Вскоре, отряхивая бороду от снега, появился священник. Доктор записал в беспокойный лист и его. Священник перекрестился на образа и направился к постели больной.

- Пробудите, рабу божию Елизавету, переоденьте в чистое, зажгите лампаду, и пока что все оставьте нас. Будет исповедь.

Серафим Никитич поднёс к носу женщины нашатыря и она открыв глаза, обвела взглядом комнату. Увидев мужа она едва заметно улыбнулась.

Все вышли.

Старик спрятался в комнате так, что доктор его не заметил. И слава Богу!

Прошло более получаса, прежде чем священник открыл дверь и пригласил всех, кто хотел присутствовать на таинстве и готов был возносить искренние совместные молитвы.

Серафим Никитич вошёл вместе со всеми. Он зорко оглядывал комнату, каждую самую малую тёмную щель и не находил мерзкого старика. В душе затеплилась надежда, что после исповеди и соборования враг будет повержен и женщина встанет с одра болезни и вернётся к нормальной жизни в кругу семьи и друзей.
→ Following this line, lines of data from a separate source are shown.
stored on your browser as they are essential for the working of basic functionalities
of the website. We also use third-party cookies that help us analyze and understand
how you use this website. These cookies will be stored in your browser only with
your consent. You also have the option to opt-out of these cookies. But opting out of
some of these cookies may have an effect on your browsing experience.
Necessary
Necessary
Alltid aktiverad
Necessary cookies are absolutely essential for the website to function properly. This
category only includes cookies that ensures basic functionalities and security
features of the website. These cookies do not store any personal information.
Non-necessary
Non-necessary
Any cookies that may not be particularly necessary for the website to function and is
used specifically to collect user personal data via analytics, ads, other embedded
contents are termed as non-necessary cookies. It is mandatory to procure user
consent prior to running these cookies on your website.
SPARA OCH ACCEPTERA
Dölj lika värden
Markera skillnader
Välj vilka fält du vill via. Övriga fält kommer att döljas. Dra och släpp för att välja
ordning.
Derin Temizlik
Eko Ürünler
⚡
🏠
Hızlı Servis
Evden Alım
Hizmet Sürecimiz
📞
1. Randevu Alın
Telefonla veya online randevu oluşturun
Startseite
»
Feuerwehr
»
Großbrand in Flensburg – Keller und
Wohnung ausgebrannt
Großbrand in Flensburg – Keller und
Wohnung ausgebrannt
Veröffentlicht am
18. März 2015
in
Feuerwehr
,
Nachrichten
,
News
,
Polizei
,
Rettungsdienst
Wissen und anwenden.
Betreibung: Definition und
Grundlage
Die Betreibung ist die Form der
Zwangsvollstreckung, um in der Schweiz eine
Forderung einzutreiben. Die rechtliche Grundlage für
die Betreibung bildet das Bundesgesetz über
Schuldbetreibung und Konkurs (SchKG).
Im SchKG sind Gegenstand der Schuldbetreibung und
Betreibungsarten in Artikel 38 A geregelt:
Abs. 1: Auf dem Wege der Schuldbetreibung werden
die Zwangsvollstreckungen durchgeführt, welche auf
Таинство длилось недолго, всего лишь четверть часа. Когда обряд был окончен, священник получил плату и его повезли домой.

Все поздравили Елизавету Павловну с принятием Святых Христовых Тайн и вышли. С ней остались только муж и доктор.

Женщина лежала красивая, просветлённая. В её больших глазах стояли слёзы. Она крепко сжимала в руке просфору. Доктор же смотрел по сторонам, но похоже, что святые молитвы изгнали злобного старика. Казалось, вся комната была наполнена особым святым воздухом. Оставив пациентку с сиделкой, Серафим Никитич взял свой саквояж и отправился домой на карете, что предоставил Федор Игнатьич.

Светало, и из деревенских дворов доносились крики петухов. Яркое солнце показало свой бок над полями. Доктор с удовольствием оглядывал засыпанные первым снегом светлые и яркие просторы. Когда он вернулся домой, то жена его ещё спала. Раздевшись, он решил доспать ещё пару часов и улёгшись и с улыбкой уснул.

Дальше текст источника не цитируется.